Leider trifft der Krieg die Märkte in einer ganz anderen Verfassung als etwa 2003. Sie haben einen jahrelangen Aufwärtstrend hinter sich, und von ihren Höchstständen noch nicht sehr viel verloren. Inflation und damit demnächst auch die Zinsen drehen gerade nach oben. Deshalb unterscheiden Marktteilnehmer zurzeit sehr fein zwischen defensiv bewerteten sogenannten Value-Aktien (Hui!) und hoch bewerteten Wachstumstiteln (Pfui!). Letztere leiden besonders unter steigenden Zinsen, weil ihre zukünftigen Gewinne in die Gegenwart abgezinst werden (vereinfacht ausgedrückt). Und wenn der Zinsfaktor steigt, sind die Gewinne heute weniger wert.
Seite 2: Den Zentralbanken sind die Hände gebunden
Entsprechend haben überteuerte Aktien gerade damit begonnen, Luft abzulassen. So hat der Technik-Aktienindex Nasdaq 100 von seinem Höchststand knapp 20 Prozent abgegeben. Beim Dax ging es von der Spitze hingegen „nur“ um 15 Prozent abwärts, und da ist der heutige Crash schon eingerechnet. 2003 hingegen hatte der Dax schon zwei Drittel seines Werts verloren, und die Nasdaq hatte einen kompletten Systemabsturz hinter sich. Und die Leitzinsen sanken weiter.

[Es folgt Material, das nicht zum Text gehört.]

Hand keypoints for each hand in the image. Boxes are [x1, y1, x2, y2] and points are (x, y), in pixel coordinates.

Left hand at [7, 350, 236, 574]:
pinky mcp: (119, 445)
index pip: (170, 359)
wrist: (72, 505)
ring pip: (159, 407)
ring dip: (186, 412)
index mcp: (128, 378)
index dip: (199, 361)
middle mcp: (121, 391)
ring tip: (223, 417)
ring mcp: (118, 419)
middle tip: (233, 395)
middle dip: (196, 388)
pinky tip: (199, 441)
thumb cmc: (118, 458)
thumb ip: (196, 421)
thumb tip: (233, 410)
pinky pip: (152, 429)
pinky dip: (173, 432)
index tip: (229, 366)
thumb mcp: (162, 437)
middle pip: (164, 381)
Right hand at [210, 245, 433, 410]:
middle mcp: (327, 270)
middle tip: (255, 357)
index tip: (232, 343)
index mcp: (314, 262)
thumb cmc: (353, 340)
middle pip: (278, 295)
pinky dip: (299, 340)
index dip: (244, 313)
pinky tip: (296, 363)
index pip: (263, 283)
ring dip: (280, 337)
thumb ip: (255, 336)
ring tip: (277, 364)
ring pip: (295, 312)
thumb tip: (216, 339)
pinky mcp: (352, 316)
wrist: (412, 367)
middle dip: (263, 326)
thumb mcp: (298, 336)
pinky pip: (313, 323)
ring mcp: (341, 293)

Gemeinsam ist allerdings, dass auch damals ein Ölförderland mit verstrickt war und sich der Ölpreis im Vorfeld des Kriegs bereits vervielfacht hatte. Was wiederum die Inflation anziehen ließ.

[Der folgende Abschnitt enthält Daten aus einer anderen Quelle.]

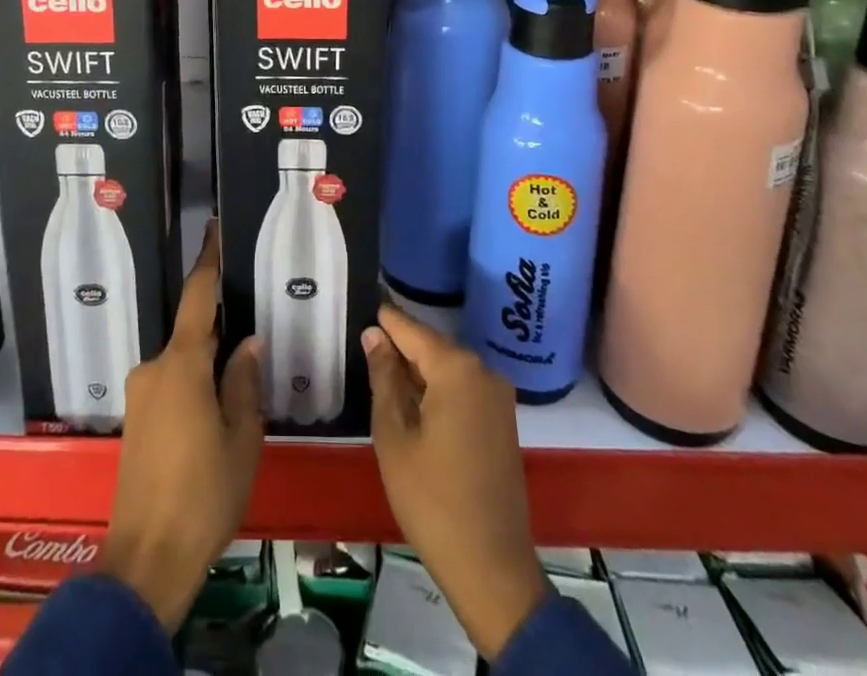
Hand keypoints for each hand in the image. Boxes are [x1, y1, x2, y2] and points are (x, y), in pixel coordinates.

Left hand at [101, 223, 263, 631]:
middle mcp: (154, 368)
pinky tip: (214, 412)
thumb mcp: (241, 437)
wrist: (146, 558)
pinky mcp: (136, 420)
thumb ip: (243, 382)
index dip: (208, 261)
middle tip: (252, 331)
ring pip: (182, 363)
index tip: (213, 229)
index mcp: (182, 364)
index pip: (197, 297)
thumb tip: (247, 343)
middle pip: (192, 333)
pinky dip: (193, 385)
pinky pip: (170, 384)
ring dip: (207, 364)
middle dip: (219, 330)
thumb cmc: (203, 493)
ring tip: (239, 383)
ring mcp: (141, 395)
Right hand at [363, 303, 550, 661]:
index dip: (386, 318)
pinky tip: (413, 402)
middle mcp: (483, 371)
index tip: (364, 298)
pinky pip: (463, 389)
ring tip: (381, 371)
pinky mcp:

Und die dürfte heute das Hauptproblem sein. Denn verzeichneten Eurozone und USA zuletzt ohnehin schon Inflationsraten jenseits der Marke von 5 Prozent, verschärft der Krieg das jetzt noch. Der Ölpreis wirkt sich über Kettenreaktionen auf viele andere Preise aus. Und steigt er weiter, treibt er damit auch andere Preise. Das setzt die Europäische Zentralbank und die US-Notenbank Fed noch stärker unter Druck, die Leitzinsen zu erhöhen.
Was sie hingegen nicht können, ist, die Märkte zu stützen. Konnten sie in früheren Crashs – auch im Corona-Frühling 2020 – mit gesenkten Zinsen und gekauften Anleihen reagieren, geht das jetzt nicht. Die hohe Inflation bindet ihnen die Hände. Eine Zentralbank, die jetzt die Zinsen senkt, setzt ihren letzten Rest an Glaubwürdigkeit aufs Spiel.

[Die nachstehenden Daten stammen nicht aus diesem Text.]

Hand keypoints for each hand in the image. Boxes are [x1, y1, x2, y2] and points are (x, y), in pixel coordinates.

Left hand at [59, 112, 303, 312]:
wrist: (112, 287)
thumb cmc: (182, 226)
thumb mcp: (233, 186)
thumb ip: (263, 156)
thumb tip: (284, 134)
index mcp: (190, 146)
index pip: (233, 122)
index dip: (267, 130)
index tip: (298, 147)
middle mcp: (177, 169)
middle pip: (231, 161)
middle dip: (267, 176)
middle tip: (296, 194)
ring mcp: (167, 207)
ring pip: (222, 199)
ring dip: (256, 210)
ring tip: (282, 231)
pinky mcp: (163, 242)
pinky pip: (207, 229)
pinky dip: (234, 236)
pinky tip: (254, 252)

Andersherum: Sollte Putin ganz plötzlich seine Vernunft wiederentdecken, dürfte das den Ölpreis einbrechen lassen und die Inflationssorgen eindämmen. Und die Zinsen könnten zumindest tief bleiben dürfen.
Rechnet man das alles zusammen, spricht einiges dafür, dass es mit Aktien noch ein Stück weiter abwärts gehen wird. Daran, dass Aktien langfristig aber eine starke Anlageklasse sind, besteht nach wie vor kein Zweifel.